Going through this right now, I learned a lot from Badmephisto.. but didn't finished it off with the corners, hopefully yours work!

I still find it hard for the right orientation. Edges are easy but the corners are quite hard for me. the place where the corners had to go is not that hard. But the right set up moves for the right orientation for the corners is the hardest for me. Very clear tutorial !


----------



## PandaCuber (Dec 25, 2011)

YES! This is what i needed! Thank you so much.


----------



## emolover (Dec 25, 2011)

And to think I just got my first success yesterday. Nice tutorial though.


----------



## Owen (Dec 25, 2011)

Good, but too many algorithms :/


----------



## Schmidt (Dec 25, 2011)

Reinier Schippers said:


> Edges are easy but the corners are quite hard for me.



You could test your corner skills with a 2x2x2


----------



## Michael1026 (Dec 25, 2011)

Wow, very nice. Thanks for this.


----------



## Penguino138 (Dec 26, 2011)

Zane, PLEASE make an M2 tutorial!


----------



## Zane_C (Dec 26, 2011)

Thanks for the comments everyone.


Owen said:


> Good, but too many algorithms :/


If you don't mind the setup moves being longer, you can use T-perm to solve all the edges.
Also, the progression video shows you how to solve parity without R-perm. That's just T-perm and Y-perm. 

If you wanted to be really lazy, you could switch the corner buffer to UBR and solve everything with T-perm. 


Penguino138 said:


> Zane, PLEASE make an M2 tutorial!

ASSIGNED TASK 1
Put every line of the dataset entries into a Markdown table with the columns Row and Line, numbering the rows and skipping blank lines. Leave the pictures out of the table.
The dataset entries are unrelated to the forum thread.

Dataset entries
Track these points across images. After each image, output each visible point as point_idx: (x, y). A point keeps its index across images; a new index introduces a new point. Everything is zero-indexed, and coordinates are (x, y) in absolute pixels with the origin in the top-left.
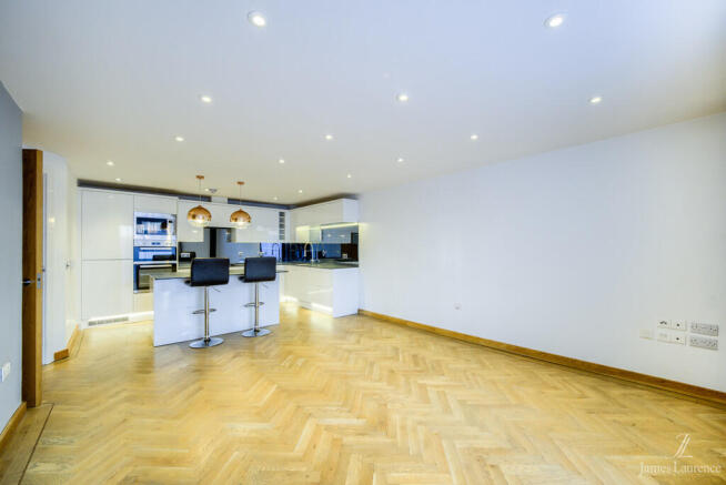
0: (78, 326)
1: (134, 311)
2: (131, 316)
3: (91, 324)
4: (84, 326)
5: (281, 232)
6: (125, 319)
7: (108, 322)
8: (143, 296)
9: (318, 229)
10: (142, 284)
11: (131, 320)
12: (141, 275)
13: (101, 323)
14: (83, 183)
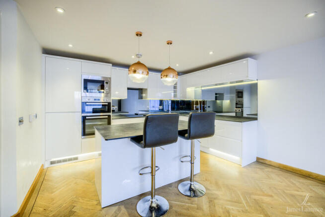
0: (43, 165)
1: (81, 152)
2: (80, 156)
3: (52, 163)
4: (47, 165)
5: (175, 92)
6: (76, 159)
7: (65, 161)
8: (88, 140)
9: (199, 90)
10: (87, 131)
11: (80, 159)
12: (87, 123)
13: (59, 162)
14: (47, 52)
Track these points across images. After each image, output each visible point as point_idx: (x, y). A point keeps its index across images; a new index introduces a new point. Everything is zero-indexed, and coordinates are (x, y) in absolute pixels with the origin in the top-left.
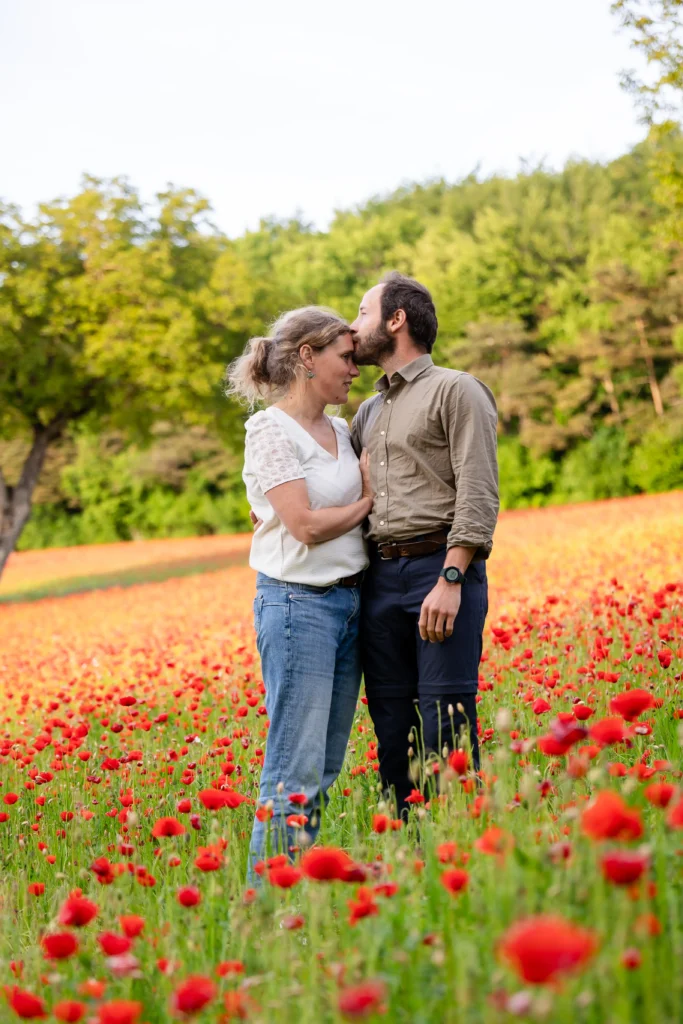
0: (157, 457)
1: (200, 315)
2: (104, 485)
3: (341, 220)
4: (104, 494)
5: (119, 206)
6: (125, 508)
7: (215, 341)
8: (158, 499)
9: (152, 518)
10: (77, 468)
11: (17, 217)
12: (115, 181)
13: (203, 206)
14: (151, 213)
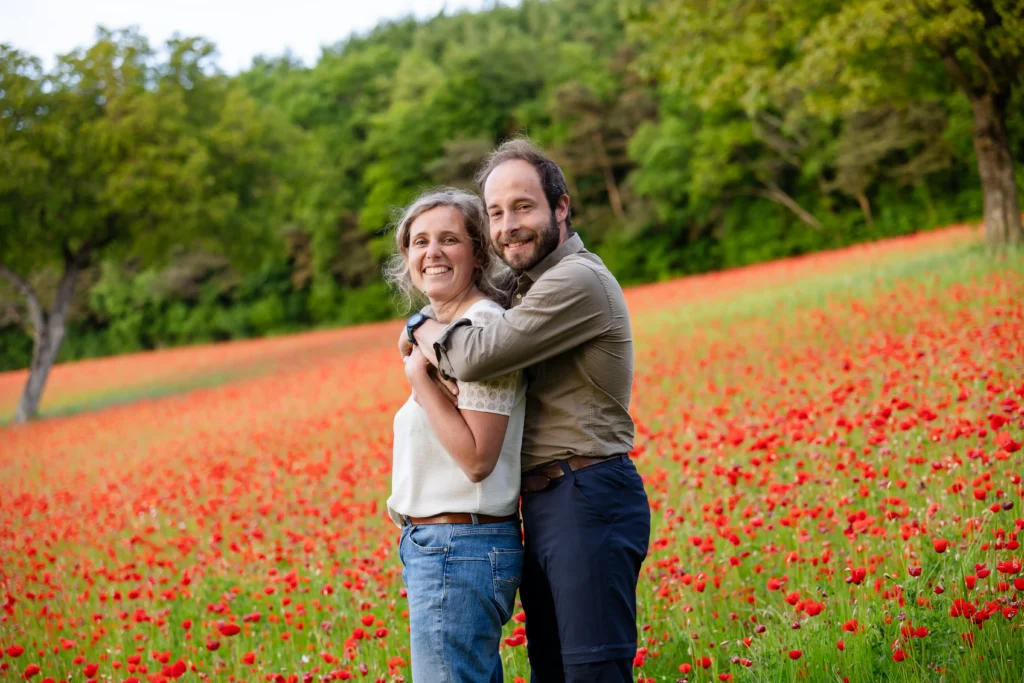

ASSIGNED TASK 2
List the usernames that appear in the post headers of the forum thread, each of which is followed by a date in parentheses.

RESPONSE AREA 1
| Row | Line |
|---|---|
| 1 | Track these points across images. After each image, output each visible point as point_idx: (x, y). A point keeps its index across images; a new index introduces a new point. Everything is zero-indexed, and coordinates are (x, y) in absolute pixels with the origin in the top-left. |
| 2 | 0: (78, 326) |
| 3 | 1: (134, 311) |
| 4 | 2: (131, 316) |
| 5 | 3: (91, 324) |
| 6 | 4: (84, 326) |
| 7 | 5: (281, 232) |
| 8 | 6: (125, 319) |
| 9 | 7: (108, 322) |
| 10 | 8: (143, 296) |
| 11 | 9: (318, 229) |
| 12 | 10: (142, 284) |
| 13 | 11: (131, 320) |
| 14 | 12: (141, 275) |
| 15 | 13: (101, 323) |
| 16 | 14: (83, 183) |
| 17 | 0: (43, 165) |
| 18 | 1: (81, 152) |
| 19 | 2: (80, 156) |
| 20 | 3: (52, 163) |
| 21 | 4: (47, 165) |
| 22 | 5: (175, 92) |
| 23 | 6: (76, 159) |
| 24 | 7: (65, 161) |
| 25 | 8: (88, 140) |
| 26 | 9: (199, 90) |
| 27 | 10: (87, 131) |
| 28 | 11: (80, 159) |
| 29 | 12: (87, 123) |
| 30 | 13: (59, 162) |
| 31 | 14: (47, 52) |
| 32 | Track these points across images. After each image, output each visible point as point_idx: (x, y). A point keeps its index across images; a new index introduces a new point. Everything is zero-indexed, and coordinates are (x, y) in absolute pixels with the origin in the top-left. |
| 33 | 0: (157, 457) |
| 34 | 1: (200, 315) |
| 35 | 2: (104, 485) |
| 36 | 3: (341, 220) |
| 37 | 4: (104, 494) |
| 38 | 5: (119, 206) |
| 39 | 6: (125, 508) |
| 40 | 7: (215, 341) |
| 41 | 8: (158, 499) |
| 42 | 9: (152, 518) |
| 43 | 10: (77, 468) |
| 44 | 11: (17, 217) |
| 45 | 12: (115, 181) |
| 46 | 13: (203, 206) |
| 47 | 14: (151, 213) |

RESPONSE AREA 2
PandaCuber
emolover
Owen
Schmidt
Michael1026
Penguino138
Zane_C